SELF: Learning to Filter Noisy Labels with Self-Ensembling
Nguyen, Duc Tam, Mummadi, Chaithanya Kumar, Ngo, Thi Phuong Nhung, Nguyen, Thi Hoai Phuong, Beggel, Laura, Brox, Thomas
Deep neural networks (DNNs) have been shown to over-fit a dataset when being trained with noisy labels for a long enough time. To overcome this problem, we present a simple and effective method self-ensemble label filtering (SELF) to progressively filter out the wrong labels during training. Our method improves the task performance by gradually allowing supervision only from the potentially non-noisy (clean) labels and stops learning on the filtered noisy labels. For the filtering, we form running averages of predictions over the entire training dataset using the network output at different training epochs. We show that these ensemble estimates yield more accurate identification of inconsistent predictions throughout training than the single estimates of the network at the most recent training epoch. While filtered samples are removed entirely from the supervised training loss, we dynamically leverage them via semi-supervised learning in the unsupervised loss. We demonstrate the positive effect of such an approach on various image classification tasks under both symmetric and asymmetric label noise and at different noise ratios.
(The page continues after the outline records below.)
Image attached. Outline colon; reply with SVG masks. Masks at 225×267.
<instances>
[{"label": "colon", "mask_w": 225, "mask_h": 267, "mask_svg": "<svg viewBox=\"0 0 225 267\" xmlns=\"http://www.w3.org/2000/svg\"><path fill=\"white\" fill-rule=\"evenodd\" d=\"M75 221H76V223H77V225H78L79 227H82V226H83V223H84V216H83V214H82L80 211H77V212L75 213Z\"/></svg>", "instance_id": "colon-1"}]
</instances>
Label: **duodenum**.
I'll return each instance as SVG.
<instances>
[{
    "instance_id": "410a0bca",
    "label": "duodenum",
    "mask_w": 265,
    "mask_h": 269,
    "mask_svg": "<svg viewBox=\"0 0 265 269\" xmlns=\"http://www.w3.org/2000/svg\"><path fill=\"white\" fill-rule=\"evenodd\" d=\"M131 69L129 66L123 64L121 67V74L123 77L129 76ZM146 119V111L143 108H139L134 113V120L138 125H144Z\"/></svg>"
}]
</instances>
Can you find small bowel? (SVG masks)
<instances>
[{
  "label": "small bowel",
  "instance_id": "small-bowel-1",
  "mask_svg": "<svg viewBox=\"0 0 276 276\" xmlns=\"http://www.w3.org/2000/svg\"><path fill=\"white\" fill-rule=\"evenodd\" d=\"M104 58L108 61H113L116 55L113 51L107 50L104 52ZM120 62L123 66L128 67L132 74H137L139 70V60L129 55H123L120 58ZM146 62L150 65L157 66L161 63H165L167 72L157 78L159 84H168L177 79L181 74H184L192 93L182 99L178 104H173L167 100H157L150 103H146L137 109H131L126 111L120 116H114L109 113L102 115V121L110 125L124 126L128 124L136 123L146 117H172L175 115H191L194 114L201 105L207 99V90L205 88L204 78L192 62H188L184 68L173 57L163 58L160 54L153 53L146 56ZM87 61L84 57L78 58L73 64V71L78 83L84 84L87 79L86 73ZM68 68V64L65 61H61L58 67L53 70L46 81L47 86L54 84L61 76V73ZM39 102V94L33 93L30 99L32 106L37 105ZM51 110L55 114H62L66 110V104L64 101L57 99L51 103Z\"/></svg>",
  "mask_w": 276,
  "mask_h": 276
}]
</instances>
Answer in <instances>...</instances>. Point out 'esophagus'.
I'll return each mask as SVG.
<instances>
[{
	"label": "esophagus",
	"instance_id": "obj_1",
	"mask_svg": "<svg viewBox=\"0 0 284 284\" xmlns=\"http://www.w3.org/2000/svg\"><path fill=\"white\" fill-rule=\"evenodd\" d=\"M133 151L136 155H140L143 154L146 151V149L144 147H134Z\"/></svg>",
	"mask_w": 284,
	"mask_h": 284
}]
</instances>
It substantially outperforms all previous works on noise-aware learning across different datasets and can be applied to a broad set of network architectures. The acquisition of large quantities of a high-quality human annotation is a frequent bottleneck in applying DNNs. There are two cheap but imperfect alternatives to collect annotation at large scale: crowdsourcing from non-experts and web annotations, particularly for image data where the tags and online query keywords are treated as valid labels. Both these alternatives typically introduce noisy (wrong) labels. While Rolnick et al. (2017) empirically demonstrated that DNNs can be surprisingly robust to label noise under certain conditions, Zhang et al. (2017) has shown that DNNs have the capacity to memorize the data and will do so eventually when being confronted with too many noisy labels. Consequently, training DNNs with traditional learning procedures on noisy data strongly deteriorates their ability to generalize - a severe problem.